Of course, you know, when we talk about archives, we’re talking about letters, diaries, notebooks, maps, blueprints, office files, church registers – pretty much anything you can think of, you can use to record information.

What’s the most unusual thing you’ve come across in the collection?

Probably fragments from the second Bethel Baptist Church bomb. 

That’s my church, actually.

The second bomb, you know the one Will Hall [one of the men who voluntarily guarded the church] picked up and carried out into the streets, we found its fragments in the Birmingham police files. We found metal fragments of the bucket the bomb was placed inside of and pieces of shrapnel from that bomb. Some of those are now on display at City Hall.

How do you keep everything catalogued?

We inventory things at a file level. We can’t inventory all the documents. There’s tens of millions, there’s just no way to do that. So we create finding aids. It’s a guide to a collection that will list each file and tell you what’s there. We try to give a researcher a good general idea of what’s in a collection so they can know which files they might need to look into and which files they could pass over.

What’s your favorite thing about your work?

> **Work task 1**:
In the interview, where were the fragments of the second Bethel Baptist Church bomb found?
> **Work task 2**:
List every type of item that the interview names as something archives contain.

> **Data section**:
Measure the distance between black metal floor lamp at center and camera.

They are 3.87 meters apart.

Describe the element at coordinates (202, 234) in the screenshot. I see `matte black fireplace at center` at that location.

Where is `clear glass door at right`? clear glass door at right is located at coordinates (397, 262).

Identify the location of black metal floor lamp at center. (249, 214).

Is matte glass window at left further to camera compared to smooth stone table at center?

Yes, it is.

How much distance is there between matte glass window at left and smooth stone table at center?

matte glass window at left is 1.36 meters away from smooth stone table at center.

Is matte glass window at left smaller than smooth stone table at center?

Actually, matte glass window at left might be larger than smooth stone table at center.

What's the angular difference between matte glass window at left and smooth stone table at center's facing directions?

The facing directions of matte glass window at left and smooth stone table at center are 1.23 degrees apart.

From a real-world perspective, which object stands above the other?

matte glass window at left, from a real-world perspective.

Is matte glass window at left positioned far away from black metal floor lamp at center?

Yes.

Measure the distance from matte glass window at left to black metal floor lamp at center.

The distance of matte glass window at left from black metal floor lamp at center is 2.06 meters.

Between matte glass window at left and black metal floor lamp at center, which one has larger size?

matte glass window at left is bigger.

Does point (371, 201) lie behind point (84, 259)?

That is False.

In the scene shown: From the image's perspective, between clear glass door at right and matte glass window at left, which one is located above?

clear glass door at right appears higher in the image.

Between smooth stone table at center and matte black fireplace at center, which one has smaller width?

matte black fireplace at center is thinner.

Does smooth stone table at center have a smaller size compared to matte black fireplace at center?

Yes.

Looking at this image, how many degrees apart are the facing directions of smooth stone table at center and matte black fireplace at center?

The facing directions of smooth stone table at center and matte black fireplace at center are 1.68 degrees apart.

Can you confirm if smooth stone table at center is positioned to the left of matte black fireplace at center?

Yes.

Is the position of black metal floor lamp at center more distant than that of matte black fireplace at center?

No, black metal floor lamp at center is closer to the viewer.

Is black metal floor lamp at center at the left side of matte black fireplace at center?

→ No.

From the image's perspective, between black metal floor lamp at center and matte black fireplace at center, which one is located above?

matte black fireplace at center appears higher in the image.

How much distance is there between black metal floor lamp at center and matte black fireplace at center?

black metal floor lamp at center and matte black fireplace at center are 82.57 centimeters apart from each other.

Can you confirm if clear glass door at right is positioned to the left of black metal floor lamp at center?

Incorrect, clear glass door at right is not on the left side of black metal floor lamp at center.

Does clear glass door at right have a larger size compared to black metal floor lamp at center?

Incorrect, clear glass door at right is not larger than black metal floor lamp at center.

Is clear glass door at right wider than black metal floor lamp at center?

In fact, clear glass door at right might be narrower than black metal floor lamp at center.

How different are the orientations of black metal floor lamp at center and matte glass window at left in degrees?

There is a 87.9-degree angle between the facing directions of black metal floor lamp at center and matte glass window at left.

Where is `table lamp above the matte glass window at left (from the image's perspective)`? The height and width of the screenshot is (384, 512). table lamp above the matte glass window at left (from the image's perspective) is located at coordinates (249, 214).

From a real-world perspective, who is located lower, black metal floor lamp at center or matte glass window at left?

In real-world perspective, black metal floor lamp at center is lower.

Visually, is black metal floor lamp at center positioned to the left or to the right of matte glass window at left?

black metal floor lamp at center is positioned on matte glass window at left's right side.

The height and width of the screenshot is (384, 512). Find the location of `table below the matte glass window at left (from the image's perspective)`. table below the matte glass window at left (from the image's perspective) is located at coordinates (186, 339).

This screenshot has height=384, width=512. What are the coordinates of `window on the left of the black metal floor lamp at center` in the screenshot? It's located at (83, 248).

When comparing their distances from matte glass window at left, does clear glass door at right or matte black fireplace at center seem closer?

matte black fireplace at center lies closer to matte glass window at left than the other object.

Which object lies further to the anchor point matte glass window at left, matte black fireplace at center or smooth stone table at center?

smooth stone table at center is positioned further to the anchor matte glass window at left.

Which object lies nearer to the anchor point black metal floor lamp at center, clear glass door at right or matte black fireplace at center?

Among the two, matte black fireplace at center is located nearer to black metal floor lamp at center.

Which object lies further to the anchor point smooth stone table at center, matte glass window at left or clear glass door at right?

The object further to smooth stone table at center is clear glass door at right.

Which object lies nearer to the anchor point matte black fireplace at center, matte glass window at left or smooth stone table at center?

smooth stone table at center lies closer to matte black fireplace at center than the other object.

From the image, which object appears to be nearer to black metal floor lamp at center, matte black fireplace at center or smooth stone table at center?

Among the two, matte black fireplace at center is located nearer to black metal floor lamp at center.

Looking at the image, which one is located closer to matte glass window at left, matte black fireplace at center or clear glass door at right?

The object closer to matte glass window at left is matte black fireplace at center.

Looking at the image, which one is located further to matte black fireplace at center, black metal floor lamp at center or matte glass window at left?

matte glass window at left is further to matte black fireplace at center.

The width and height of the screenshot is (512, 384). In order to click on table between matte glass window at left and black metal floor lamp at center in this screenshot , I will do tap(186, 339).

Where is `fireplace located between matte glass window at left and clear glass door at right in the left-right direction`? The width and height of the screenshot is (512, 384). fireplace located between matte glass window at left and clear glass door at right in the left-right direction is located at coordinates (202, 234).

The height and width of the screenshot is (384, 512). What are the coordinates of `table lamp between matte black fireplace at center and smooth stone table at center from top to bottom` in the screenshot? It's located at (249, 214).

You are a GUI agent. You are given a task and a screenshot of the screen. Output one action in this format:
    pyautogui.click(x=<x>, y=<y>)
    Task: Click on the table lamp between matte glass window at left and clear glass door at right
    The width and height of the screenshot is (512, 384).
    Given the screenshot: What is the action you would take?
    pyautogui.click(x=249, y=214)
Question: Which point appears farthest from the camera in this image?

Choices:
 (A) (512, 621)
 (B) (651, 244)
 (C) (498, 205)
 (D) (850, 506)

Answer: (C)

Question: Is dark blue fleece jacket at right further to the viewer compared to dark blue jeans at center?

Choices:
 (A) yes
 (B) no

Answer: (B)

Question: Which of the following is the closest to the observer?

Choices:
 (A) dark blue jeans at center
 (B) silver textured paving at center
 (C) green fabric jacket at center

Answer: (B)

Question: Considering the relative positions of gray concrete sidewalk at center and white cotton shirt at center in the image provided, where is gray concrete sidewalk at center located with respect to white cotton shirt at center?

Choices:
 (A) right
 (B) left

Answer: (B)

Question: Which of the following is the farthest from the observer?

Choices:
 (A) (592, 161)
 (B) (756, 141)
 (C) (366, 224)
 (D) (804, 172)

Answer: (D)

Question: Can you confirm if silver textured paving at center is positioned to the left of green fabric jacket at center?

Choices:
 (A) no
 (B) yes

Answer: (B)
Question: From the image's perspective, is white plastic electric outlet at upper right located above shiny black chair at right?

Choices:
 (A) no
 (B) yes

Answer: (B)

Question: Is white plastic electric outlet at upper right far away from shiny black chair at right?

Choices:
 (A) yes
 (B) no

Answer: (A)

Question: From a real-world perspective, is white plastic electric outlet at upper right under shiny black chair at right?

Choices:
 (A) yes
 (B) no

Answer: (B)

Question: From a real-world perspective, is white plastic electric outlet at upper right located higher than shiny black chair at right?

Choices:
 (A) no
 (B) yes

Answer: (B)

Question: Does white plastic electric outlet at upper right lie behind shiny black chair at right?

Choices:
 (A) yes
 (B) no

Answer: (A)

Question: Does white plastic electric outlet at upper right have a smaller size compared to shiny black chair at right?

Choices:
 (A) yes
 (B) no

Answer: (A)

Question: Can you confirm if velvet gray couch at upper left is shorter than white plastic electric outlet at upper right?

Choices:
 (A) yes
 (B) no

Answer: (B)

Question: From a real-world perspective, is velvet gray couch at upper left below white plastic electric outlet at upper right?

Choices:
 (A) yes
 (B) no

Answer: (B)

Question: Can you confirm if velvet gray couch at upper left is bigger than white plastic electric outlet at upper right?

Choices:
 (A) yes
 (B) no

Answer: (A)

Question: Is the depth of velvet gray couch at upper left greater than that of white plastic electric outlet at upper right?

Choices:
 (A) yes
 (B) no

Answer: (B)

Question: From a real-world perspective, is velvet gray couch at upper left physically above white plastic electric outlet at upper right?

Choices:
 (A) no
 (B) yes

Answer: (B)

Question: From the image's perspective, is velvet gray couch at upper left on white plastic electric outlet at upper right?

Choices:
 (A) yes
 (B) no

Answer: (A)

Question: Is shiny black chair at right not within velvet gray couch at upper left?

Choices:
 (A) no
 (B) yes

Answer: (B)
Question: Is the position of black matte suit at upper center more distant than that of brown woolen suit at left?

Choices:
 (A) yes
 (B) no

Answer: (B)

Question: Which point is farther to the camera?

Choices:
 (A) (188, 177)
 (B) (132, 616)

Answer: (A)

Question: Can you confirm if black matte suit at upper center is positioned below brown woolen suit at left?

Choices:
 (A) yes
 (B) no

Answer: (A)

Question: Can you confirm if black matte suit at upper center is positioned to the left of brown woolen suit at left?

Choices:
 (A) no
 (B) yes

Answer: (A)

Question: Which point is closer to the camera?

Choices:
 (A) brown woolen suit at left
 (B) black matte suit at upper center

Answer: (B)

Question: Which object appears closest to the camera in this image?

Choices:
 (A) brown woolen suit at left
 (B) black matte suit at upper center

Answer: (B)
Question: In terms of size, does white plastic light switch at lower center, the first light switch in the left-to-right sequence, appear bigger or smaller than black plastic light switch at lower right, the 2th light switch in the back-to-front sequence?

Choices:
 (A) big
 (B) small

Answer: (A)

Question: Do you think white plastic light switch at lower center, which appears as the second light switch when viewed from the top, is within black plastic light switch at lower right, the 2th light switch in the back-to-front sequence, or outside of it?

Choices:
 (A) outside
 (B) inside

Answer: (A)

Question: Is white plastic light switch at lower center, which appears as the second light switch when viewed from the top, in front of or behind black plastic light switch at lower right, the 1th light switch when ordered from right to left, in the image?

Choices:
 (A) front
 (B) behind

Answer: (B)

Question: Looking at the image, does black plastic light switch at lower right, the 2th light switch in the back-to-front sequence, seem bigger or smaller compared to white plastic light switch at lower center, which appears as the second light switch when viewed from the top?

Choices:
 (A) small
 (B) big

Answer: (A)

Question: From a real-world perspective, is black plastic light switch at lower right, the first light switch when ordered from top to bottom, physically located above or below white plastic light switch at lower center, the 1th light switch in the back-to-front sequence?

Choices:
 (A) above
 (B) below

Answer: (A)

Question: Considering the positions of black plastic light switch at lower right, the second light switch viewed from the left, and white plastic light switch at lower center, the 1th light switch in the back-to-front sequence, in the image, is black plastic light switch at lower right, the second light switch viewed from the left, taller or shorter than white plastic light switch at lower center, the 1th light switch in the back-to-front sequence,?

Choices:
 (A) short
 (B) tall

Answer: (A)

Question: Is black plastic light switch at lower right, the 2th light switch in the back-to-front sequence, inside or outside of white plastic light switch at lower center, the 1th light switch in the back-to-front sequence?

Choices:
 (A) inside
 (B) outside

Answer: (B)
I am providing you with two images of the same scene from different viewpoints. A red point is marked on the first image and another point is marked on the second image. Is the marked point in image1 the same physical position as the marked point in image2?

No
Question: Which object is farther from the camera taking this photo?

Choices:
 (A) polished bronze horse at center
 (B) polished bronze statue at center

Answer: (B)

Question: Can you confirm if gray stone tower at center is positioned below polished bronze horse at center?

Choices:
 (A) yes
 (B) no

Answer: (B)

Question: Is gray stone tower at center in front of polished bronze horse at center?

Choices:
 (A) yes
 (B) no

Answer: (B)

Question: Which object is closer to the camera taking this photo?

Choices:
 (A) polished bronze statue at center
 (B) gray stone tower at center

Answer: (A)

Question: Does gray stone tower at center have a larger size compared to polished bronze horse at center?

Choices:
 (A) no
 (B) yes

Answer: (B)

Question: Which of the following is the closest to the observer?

> **Exercise response 1**:
In the Birmingham police files.

> **Exercise response 2**:
Letters, diaries, notebooks, maps, blueprints, office files, church registers